Stale Lock Reaper

When a worker crashes mid-job, the job stays in “running” status with no one to complete or fail it. The stale lock reaper is a background mechanism that detects these abandoned jobs and resets them so another worker can pick them up.

How Job Locking Works

Every time a worker dequeues a job, it acquires an exclusive lock on the job record in the database:

1. The storage layer sets LockedBy to the worker’s unique ID and LockedUntil to 45 minutes from now.
2. While the job is executing, the worker sends a heartbeat every 2 minutes that extends LockedUntil by another 45 minutes. This keeps the lock fresh for long-running jobs without requiring an excessively long initial lock window.
3. When the job completes or fails, the worker clears the lock fields.

If a worker crashes before it can clear the lock, the LockedUntil timestamp eventually lapses and the job becomes reclaimable.

The Stale Lock Reaper

Each worker starts a background goroutine called the stale lock reaper. It performs the following cycle:

1. Tick – wake up on a configurable interval (default: every 5 minutes).
2. Scan – query the database for jobs whose status is running and whose LockedUntil timestamp is older than the current time minus StaleLockAge (default: 45 minutes).
3. Reset – set those jobs back to pending, clear LockedBy and LockedUntil, so another worker can dequeue them.
4. Log – if any jobs were reclaimed, emit a structured log line:

INFO released stale running jobs count=N

Because every worker runs its own reaper, the cluster self-heals even if only one worker remains online.

Configuration

Both tuning knobs are set through worker options:

worker := queue.NewWorker(
    jobs.WithStaleLockInterval(5 * time.Minute), // How often to check (default: 5min)
    jobs.WithStaleLockAge(45 * time.Minute),      // Lock expiry threshold (default: 45min)
)

Disabling the Reaper

If you run a single worker and prefer to handle stale jobs through external monitoring, you can disable the reaper entirely:

worker := queue.NewWorker(
    jobs.WithStaleLockInterval(0), // Disable the stale lock reaper
)

Choosing Values

The default 45-minute age matches the lock duration set by the storage layer. During normal operation heartbeats extend locks every 2 minutes, so an active job’s lock is always well within the 45-minute window and will never be reclaimed by the reaper.

When the Reaper Helps

The reaper is your safety net against several failure modes:

• Worker process crash or SIGKILL – the process is gone, no cleanup runs. The lock expires naturally and the reaper resets the job.
• Network partition between worker and database – the worker cannot send heartbeats, so the lock expires. Once the partition heals, the reaper (running on any healthy worker) reclaims the job.
• Long GC pause or resource starvation – if a worker is paused by the operating system long enough for the lock to expire, the reaper on a different worker can reclaim the job.

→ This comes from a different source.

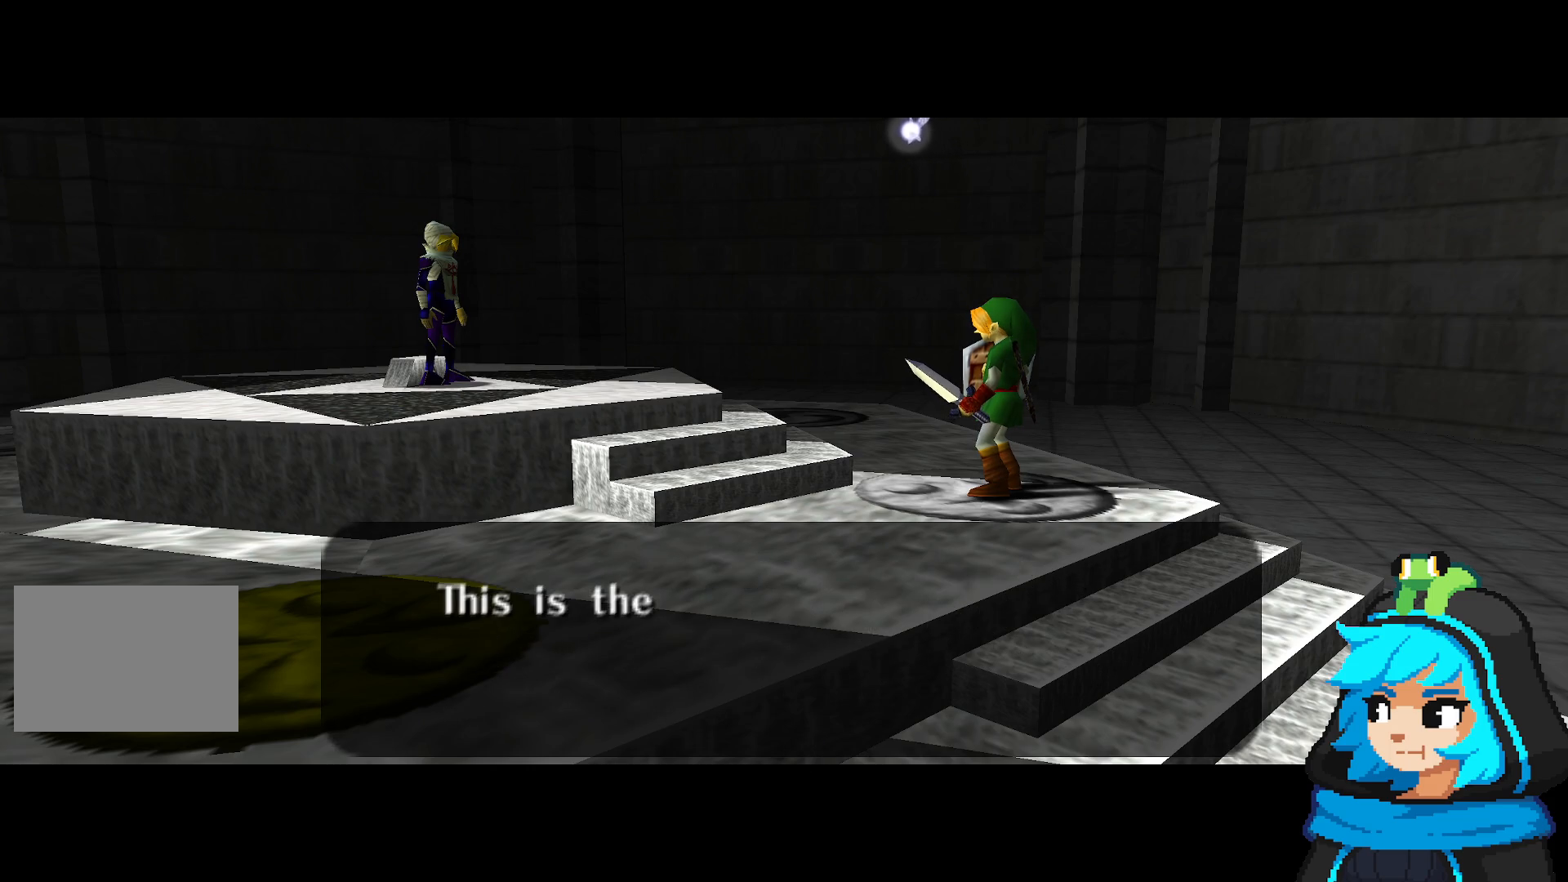
{"buttons": [], "left_stick": "center", "events": []}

In all of these cases the job returns to pending status and will be retried by the next available worker, preserving any checkpoints that were saved before the failure.

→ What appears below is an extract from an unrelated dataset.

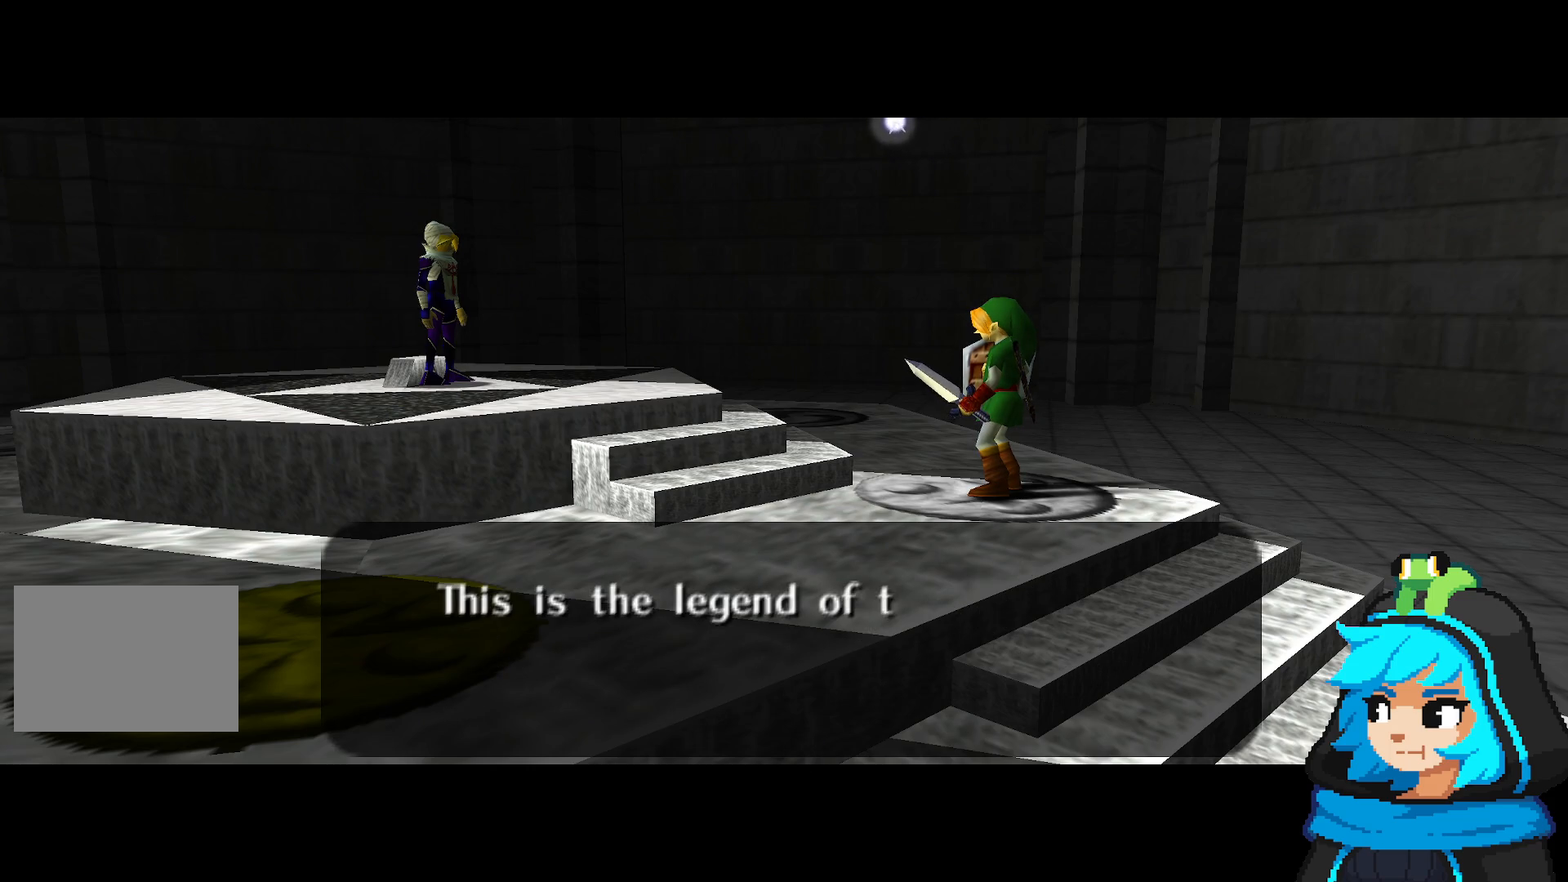
{"buttons": [], "left_stick": "center", "events": []}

Interaction with Heartbeats and Retries

The heartbeat, lock, and reaper work together as a layered reliability mechanism:

Heartbeat interval:  2 min   (keeps lock fresh)
Lock duration:       45 min  (initial window before heartbeat required)
Reaper age:          45 min  (how stale before reclaim)
Reaper interval:     5 min   (how often we check)

A job can only be reclaimed if all of the following are true:

1. Its status is running.
2. Its LockedUntil is at least StaleLockAge in the past.
3. No heartbeat has extended the lock in that window.

When a reclaimed job is dequeued again, its Attempt counter increments normally. If it has already exhausted MaxRetries, the next failure will mark it as permanently failed.